Deviance is a measure of distance between two probability distributions. In the case of GLMs, (total) deviance is twice the difference in log-likelihood between the full model and the restricted model.
Deviance is a measure of distance between two probability distributions, $f_{\theta_1}$ and $f_{\theta_2}$ defined as:
$$D(\theta_1,\theta_2) = 2E_{\theta_1}\log\frac{f_{\theta_1}(Y)}{f_{\theta_2}(Y)} = 2 \int f_{\theta_1}(y)\log\frac{f_{\theta_1}(y)}{f_{\theta_2}(y)}dy$$
For members of an exponential family,
$$D(\theta_1,\theta_2) = 2[(\theta_1 - \theta_2)\mu_1 - (K(\theta_1) - K(\theta_2))]$$
Where $\mu_1$ is the mean response of $f_{\theta_1}$ and $K(\cdot)$ is the cumulant generating function of $f_{\theta_1}$.

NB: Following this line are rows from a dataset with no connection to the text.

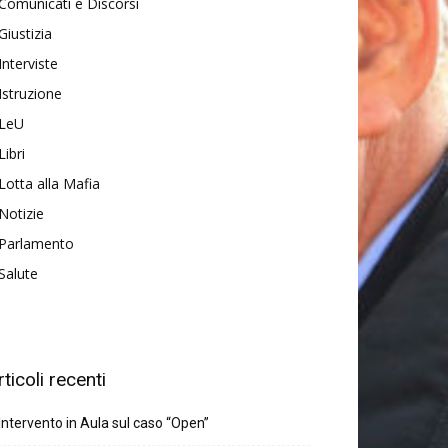
Comunicati e Discorsi
Giustizia
Interviste
Istruzione
LeU
Libri
Lotta alla Mafia
Notizie
Parlamento
Salute
rticoli recenti
Intervento in Aula sul caso “Open”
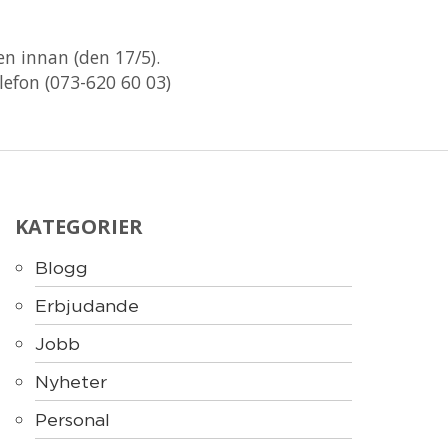
n innan (den 17/5).
lefon (073-620 60 03)
KATEGORIER
Blogg
Erbjudande
Jobb
Nyheter
Personal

Strictly speaking deviance is not a proper distance metric because $D(\theta_1,\theta_2) \ne D(\theta_2,\theta_2)$. Nevertheless it measures how close two distributions are.

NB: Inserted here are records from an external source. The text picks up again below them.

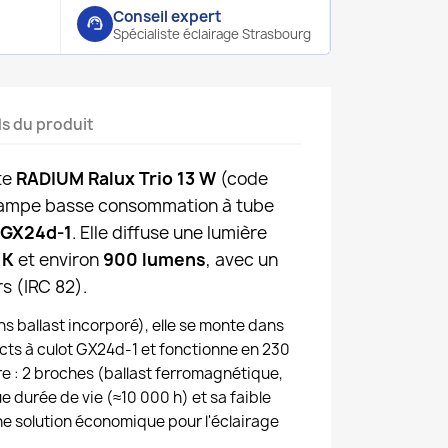
Conseil expert
support_agent
Spécialiste éclairage Strasbourg
ls du produit
te
RADIUM Ralux Trio 13 W
(code
 lampe basse consommation à tube
GX24d-1
. Elle diffuse une lumière
 K
et environ
900 lumens
, avec un
s (IRC 82).
s ballast incorporé), elle se monte dans
cts à culot GX24d-1 et fonctionne en 230
aire : 2 broches (ballast ferromagnétique,
ue durée de vie (≈10 000 h) et sa faible
e solution économique pour l'éclairage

Note that $\frac{D(\theta_1,\theta_2)}{2}$ is also called the Kullback-Leibler distance or "mutual information".
In the case of GLMs, (total) deviance is twice the difference in the log-likelihood between the full model and the model under consideration.
$$D(y,\mu) = 2[\log(f_y(y)) - \log(f_\mu(y))]$$
where $f_y(y)$ is the full (or saturated) model.